Nog wat oude aantekeningen over het CTE:
Ik stond weer eens te kletsen met een aantal teachers van the College op de galerij voor de lokalen. Op de meeste dagen zit en hangt iedereen zeker wel een uurtje of twee in totaal bij elkaar om diverse zaken van het leven door te nemen. Met mij gaat het nu vaak over religie, over Nederland, over Mary (mijn voorgangster), over het eten hier, over de geschiedenis van Ethiopië en Sekota, over het onderwijs, de regering en de staatsinrichting, over arm en rijk en ook hier gaat het over het weer.
Ook de dean doet regelmatig mee. Vandaag liep hij langs en zei iets tegen één van de zittende leraren, die daarop opstond en mij zijn plaats aanbood. Ik vroeg wat de dean zei en de leraar antwoordde dat hij hem had gezegd zijn zitplaats aan mij af te staan. Ik riep de dean achterna: “Thank you boss!” en dat vond iedereen erg grappig, ook de leraar die was opgestaan. Ik nam uiteraard zijn plaats in en zo kletsten we lekker verder.
Mijn lokaal is enorm vies. Er ligt niet alleen vreselijk veel stof overal, op de grond, aan de muren, in de spleten en op de vensterbanken, maar overal liggen ook dode insecten van allerlei aard en hier en daar poep van bezoekende vogels. Gewoon de vloer vegen heeft geen enkele zin. Zonder de muren en vensterbanken te doen en zonder te dweilen is het vegen met de stofkraan open. Er moet dus eerst grondig worden geveegd en dan gedweild. Er is een schoonmaakster die dat moet doen. Dat is een kleine dunne vrouw met een sleepvoet. De eerste dag dat ik er was, heeft ze meteen het lokaal geveegd en de prullenbak geleegd. Een paar dagen later hebben we afgesproken (de vice dean en ik, met de schoolmaakster is geen Engelse communicatie mogelijk) dat er een keer grondig geveegd en gedweild wordt. Maar er is geen water. En dus gebeurt er niets. Ik heb wel een emmer en een paar sponzen gekregen (daar is uiteraard administratie voor nodig, zie volgende stukje). Ik neem nu een paar dagen lang een fles water mee, tot er genoeg is om te dweilen. Kijken wat er dan gebeurt. (Niets dus…)

OPDRACHT 1:
Beantwoord de volgende vragen met het fragment over het CTE hierboven.
(a) Wie was Mary?
(b) Waarom wordt het lokaal niet grondig geveegd en gedweild?
(c) Wat neemt de schrijver een paar dagen lang mee?
OPDRACHT 2:
Klopt elke bewering hieronder met het fragment over het CTE? Antwoord per bewering met ja of nee en citeer de woorden uit het fragment die de doorslag geven.
(a) De schoonmaakster veegde het lokaal al op de eerste dag.
(b) Alleen de vloer vegen is volgens de schrijver voldoende.
(c) De leraar die opstond, vond de opmerking tegen de dean niet grappig.

AANGELEVERDE GEGEVENS:
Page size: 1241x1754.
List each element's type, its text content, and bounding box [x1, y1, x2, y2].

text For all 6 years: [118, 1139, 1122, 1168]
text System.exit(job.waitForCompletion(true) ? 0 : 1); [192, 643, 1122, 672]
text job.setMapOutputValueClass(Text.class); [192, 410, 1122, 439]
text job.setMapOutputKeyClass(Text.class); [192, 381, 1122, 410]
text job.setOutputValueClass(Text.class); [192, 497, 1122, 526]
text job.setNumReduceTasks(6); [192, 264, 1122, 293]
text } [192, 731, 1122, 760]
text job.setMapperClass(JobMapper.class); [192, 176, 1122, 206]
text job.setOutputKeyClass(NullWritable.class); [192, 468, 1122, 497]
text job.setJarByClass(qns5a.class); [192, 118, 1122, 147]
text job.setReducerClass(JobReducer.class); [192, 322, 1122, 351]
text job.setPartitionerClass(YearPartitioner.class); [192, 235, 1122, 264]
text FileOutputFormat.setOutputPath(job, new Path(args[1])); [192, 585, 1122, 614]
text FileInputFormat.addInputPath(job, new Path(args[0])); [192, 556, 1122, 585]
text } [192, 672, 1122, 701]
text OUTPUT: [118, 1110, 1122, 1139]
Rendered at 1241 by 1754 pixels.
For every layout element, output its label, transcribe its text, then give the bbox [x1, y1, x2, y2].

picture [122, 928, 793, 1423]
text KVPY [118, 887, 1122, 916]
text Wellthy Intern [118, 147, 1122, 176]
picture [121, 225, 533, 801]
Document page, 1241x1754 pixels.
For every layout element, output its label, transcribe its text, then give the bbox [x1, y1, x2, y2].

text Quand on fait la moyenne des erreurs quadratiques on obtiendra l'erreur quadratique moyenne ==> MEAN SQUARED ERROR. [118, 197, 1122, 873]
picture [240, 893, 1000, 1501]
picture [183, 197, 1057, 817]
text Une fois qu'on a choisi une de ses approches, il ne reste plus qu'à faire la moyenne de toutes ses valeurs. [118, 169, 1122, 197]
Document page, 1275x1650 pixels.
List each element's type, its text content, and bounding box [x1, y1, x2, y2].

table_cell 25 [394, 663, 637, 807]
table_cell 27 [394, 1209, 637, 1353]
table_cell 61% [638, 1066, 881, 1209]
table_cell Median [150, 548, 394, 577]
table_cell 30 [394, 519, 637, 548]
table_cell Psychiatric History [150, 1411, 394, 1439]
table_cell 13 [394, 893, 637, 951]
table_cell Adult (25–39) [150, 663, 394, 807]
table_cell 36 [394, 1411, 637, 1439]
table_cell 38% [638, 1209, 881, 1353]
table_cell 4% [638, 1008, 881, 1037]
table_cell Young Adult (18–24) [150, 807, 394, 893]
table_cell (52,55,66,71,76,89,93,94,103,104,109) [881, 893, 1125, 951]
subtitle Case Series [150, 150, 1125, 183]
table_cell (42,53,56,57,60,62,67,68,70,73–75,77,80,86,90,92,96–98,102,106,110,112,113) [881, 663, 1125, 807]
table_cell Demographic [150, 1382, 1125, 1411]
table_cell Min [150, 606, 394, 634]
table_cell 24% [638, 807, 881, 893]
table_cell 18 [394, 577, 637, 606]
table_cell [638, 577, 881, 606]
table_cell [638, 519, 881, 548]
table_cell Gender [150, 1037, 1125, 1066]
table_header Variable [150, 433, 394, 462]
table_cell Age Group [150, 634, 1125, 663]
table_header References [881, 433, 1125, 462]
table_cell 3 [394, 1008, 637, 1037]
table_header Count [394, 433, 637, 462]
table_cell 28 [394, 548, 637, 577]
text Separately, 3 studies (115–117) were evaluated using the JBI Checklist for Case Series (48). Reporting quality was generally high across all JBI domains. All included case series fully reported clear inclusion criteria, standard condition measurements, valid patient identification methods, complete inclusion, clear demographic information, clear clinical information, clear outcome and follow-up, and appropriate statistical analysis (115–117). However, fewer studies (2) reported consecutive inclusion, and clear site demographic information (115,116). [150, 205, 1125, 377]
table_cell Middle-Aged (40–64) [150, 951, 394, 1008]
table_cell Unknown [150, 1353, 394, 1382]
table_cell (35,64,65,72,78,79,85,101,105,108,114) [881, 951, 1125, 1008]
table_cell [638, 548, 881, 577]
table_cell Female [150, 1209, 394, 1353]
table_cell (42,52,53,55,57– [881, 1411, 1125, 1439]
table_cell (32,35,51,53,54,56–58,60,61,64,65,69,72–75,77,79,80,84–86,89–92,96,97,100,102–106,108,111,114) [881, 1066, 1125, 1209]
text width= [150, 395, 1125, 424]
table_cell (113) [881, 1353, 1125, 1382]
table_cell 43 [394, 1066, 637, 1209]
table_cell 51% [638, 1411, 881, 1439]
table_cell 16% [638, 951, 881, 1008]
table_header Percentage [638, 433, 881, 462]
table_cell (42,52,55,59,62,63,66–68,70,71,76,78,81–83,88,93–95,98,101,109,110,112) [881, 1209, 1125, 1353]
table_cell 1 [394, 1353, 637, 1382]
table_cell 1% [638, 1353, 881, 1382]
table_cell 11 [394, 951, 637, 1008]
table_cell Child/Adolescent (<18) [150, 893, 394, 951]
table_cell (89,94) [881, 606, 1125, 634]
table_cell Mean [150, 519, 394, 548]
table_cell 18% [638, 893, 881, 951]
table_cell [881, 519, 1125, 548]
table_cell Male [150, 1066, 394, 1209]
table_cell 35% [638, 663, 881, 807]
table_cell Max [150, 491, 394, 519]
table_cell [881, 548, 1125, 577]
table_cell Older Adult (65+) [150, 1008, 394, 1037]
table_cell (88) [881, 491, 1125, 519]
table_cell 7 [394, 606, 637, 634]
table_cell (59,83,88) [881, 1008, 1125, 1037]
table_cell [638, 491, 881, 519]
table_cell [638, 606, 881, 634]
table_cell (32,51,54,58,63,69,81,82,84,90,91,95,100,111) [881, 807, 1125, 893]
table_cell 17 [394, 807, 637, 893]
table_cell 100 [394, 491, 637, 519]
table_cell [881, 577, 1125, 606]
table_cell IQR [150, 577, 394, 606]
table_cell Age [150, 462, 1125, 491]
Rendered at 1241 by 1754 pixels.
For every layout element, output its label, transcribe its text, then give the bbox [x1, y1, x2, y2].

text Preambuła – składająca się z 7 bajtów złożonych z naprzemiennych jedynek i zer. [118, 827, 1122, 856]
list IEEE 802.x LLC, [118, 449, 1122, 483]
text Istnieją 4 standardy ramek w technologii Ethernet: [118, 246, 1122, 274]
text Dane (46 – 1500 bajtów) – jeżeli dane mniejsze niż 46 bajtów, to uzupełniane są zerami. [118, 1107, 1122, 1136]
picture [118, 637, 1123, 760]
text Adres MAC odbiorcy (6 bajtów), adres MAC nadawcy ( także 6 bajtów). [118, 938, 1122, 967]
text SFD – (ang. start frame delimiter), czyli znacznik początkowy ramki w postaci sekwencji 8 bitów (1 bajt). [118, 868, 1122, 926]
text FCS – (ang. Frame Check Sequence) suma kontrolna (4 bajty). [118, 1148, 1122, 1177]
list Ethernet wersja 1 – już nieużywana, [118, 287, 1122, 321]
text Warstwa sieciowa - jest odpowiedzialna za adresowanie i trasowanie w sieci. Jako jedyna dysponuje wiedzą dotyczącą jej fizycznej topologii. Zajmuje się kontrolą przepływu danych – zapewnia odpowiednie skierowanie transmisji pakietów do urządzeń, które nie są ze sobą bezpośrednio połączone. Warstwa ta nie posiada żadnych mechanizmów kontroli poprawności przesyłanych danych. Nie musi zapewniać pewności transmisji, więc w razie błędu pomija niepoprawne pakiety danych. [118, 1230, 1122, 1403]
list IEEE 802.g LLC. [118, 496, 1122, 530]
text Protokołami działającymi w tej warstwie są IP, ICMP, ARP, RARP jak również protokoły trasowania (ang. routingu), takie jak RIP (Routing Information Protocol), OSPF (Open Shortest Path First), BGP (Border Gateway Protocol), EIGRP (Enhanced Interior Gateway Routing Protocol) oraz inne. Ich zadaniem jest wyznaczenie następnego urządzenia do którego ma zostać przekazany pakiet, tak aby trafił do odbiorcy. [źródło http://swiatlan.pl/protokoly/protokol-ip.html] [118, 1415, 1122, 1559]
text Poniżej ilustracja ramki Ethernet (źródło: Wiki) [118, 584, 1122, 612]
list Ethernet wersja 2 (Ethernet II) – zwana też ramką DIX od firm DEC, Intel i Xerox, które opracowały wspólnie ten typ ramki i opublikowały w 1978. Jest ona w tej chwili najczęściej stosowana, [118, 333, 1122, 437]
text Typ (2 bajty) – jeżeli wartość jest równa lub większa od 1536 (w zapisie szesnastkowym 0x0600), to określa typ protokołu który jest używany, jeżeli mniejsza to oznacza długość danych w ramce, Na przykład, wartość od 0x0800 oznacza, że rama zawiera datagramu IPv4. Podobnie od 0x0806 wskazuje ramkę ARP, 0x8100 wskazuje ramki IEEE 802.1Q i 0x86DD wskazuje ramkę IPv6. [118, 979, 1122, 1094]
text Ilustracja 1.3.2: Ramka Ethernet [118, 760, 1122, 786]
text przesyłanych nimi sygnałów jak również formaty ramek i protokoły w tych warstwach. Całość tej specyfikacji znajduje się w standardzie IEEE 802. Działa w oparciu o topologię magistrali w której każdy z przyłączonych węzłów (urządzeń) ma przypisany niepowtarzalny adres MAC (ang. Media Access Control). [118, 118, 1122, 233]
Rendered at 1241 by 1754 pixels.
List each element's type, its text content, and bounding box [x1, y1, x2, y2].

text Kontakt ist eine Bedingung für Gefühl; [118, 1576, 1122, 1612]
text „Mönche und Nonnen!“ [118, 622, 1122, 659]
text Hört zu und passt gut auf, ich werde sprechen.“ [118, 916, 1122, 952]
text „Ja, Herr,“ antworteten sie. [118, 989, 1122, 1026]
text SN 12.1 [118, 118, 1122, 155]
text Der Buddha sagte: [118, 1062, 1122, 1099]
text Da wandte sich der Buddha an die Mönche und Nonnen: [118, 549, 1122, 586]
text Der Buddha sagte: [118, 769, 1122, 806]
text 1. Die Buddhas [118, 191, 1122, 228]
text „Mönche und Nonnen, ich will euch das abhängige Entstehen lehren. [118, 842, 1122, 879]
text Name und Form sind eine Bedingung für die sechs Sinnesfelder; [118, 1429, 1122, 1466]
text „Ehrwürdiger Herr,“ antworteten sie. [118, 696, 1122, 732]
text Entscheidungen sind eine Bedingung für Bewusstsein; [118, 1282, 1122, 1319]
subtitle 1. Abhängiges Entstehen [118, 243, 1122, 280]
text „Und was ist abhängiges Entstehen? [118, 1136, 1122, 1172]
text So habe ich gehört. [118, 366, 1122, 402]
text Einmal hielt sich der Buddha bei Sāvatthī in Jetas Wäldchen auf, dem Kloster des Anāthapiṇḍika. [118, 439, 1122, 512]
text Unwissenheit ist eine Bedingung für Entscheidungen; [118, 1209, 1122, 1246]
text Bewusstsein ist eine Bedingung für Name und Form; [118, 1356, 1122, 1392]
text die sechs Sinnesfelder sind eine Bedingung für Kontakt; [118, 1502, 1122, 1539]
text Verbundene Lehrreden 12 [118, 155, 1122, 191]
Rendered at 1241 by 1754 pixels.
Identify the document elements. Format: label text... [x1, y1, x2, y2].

JUISTE ANTWOORD 1:
(a) De voorgangster van de schrijver.
(b) Er is geen water.
(c) Een fles water.

JUISTE ANTWOORD 2:
(a) Ja: "De eerste dag dat ik er was, heeft ze meteen het lokaal geveegd en de prullenbak geleegd."
(b) Nee: "Gewoon de vloer vegen heeft geen enkele zin."
(c) Nee: "dat vond iedereen erg grappig, ook de leraar die was opgestaan"